As above, you'd be silly to get a team together just in the hope that you might strike gold.

Ignore the ideas part. I want to know the nuts and bolts of getting such a thing up and running.

Hypothetically if you had some office space, a half rack and a gigE port, and salaries for 3 people for a year... what mudane technicalities would you do next? Look in the yellow pages for a business consultant?
 
"Well into 6 figs",
pmsl, that should keep you running for a good few weeks!

I work for a software startup of 8 engineers, manager and the CEO, we burn through about $1.6 million USD a year.

A standard engineer is going to be on $75-120K pa depending in area in the US. Managers are at $110-150k. You then have to pay accounts and secretarial fees.

You then typically multiple salaries by 1.5x at least to cover expenses, taxes, pension contribution, benefits, health.

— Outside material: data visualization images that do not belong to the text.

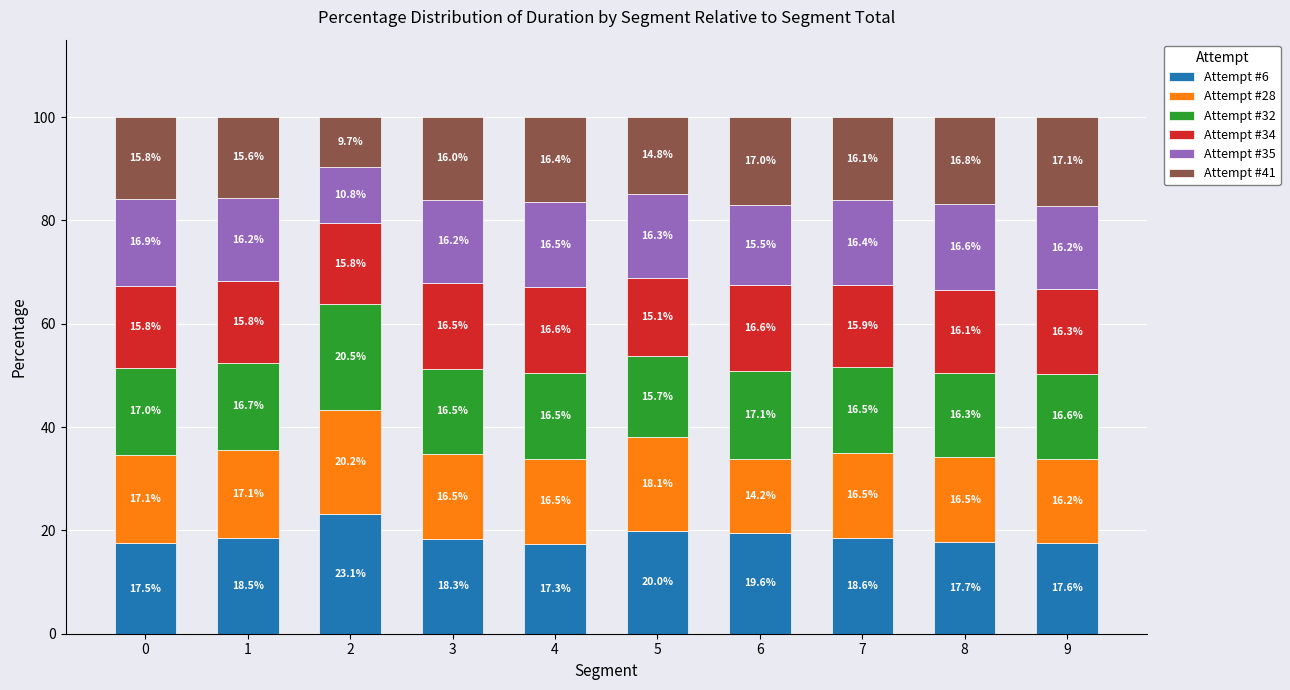

Reading left to right, what are the values for Attempt #6?

0=17.5	1=18.5	2=23.1	3=18.3	4=17.3	5=20.0	6=19.6	7=18.6	8=17.7	9=17.6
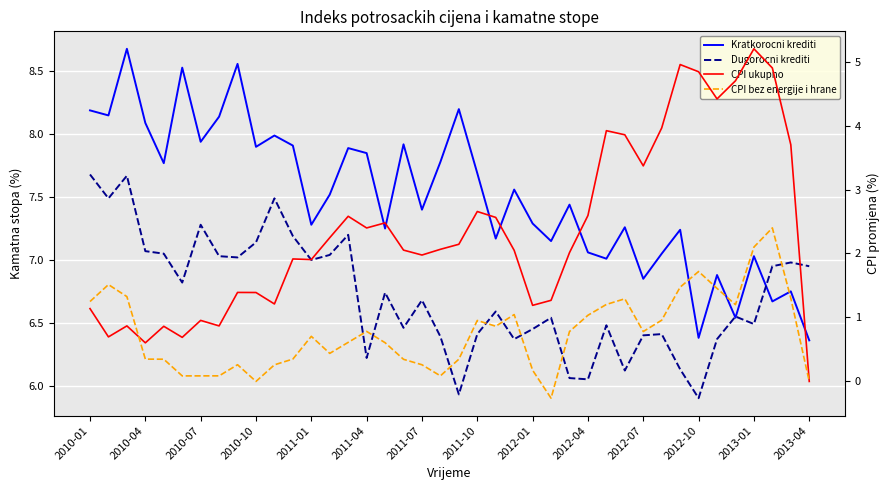

What is the value of the Kratkorocni krediti point at the 16th from the left?

7.8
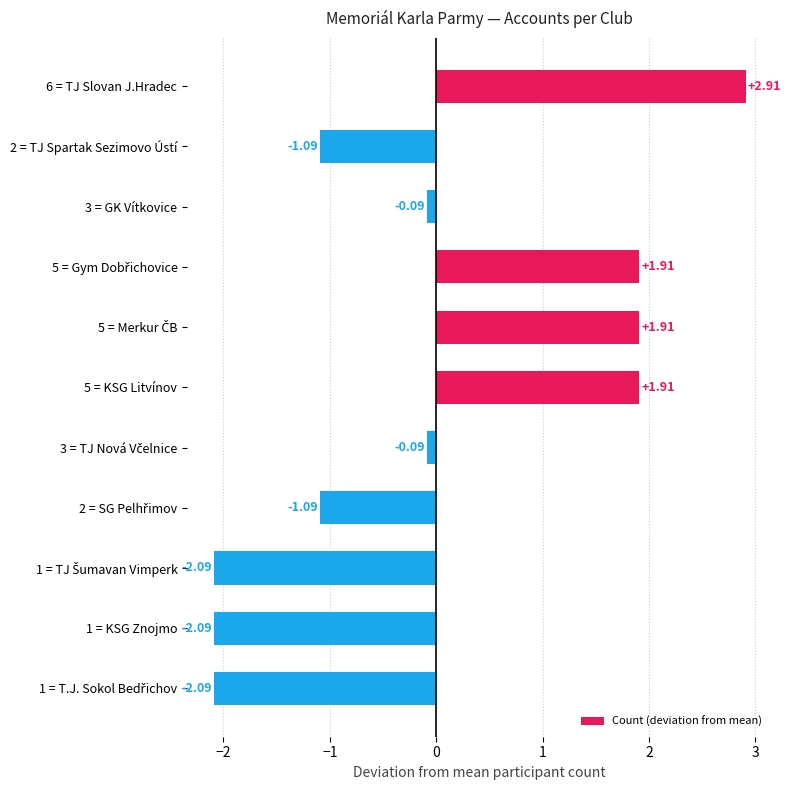

What is the change in value from 3 = GK Vítkovice to 5 = KSG Litvínov?

+2.0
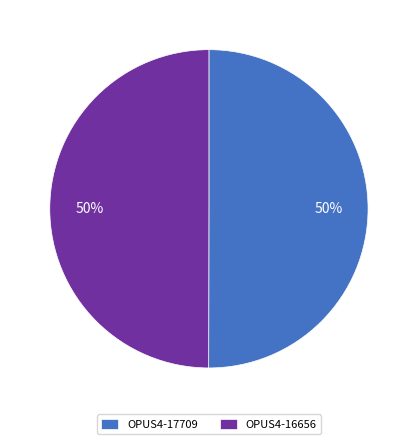

How many segments does this pie chart have?

2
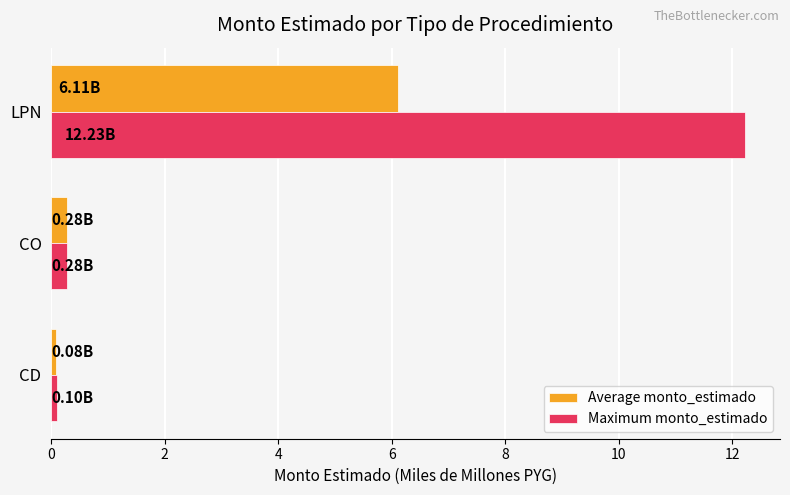

Rank the series by their maximum value, from lowest to highest.

Average monto_estimado, Maximum monto_estimado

Add in the lawyers and legal fees. E.g. Getting a patent can cost you $10-15K

Throw in bussiness consultants, marketing, specialist advisors, conference/trade show fees. We are having a stand at CES, getting a booth is something like $10k, we spent another $10k getting professional marketing and video promotional work.


You then have office rental, our office is $9k a month and we are in a very cheap area of the US.

I don't need engineers I need like a web/js guy, a python guy (besides myself) and maybe a lighttp/mongo or whatever admin guy. How much could that cost 50k each? The office is only $800/month with room for 4 people, inside a modern bank building, shared conference rooms, receptionists, fiber, etc. it's quite nice. Then hosting is about $600/mo for 6 servers I currently use, then $300 for sendgrid. So its less than $2000/month to run everything currently.
 
Probably over thinking it. I suppose go to a business lawyer who will have boilerplate stuff for hiring/firing? Then an accountant who can do taxes/pay. Then just find some people with good portfolios who can do what I want and put it on "the cloud".
 
I may be being thick here but I don't understand how you can get to a position where companies are offering you 6 figure sums, yet you have no idea how to use that?? Surely if you are working solo in the same area of work and the companies are offering you monies to expand, you would know exactly what you need to do??

:confused::confused::confused:

They offered to buy it off me as-is and I declined, then they offered to fund me to develop it further and then buy it, so I said if you fund this other thing as well then ok. It's to do with agriculture so not exactly a hot bed of tech startups. I have pretty much captured the user base for this though so I have a bit of leverage.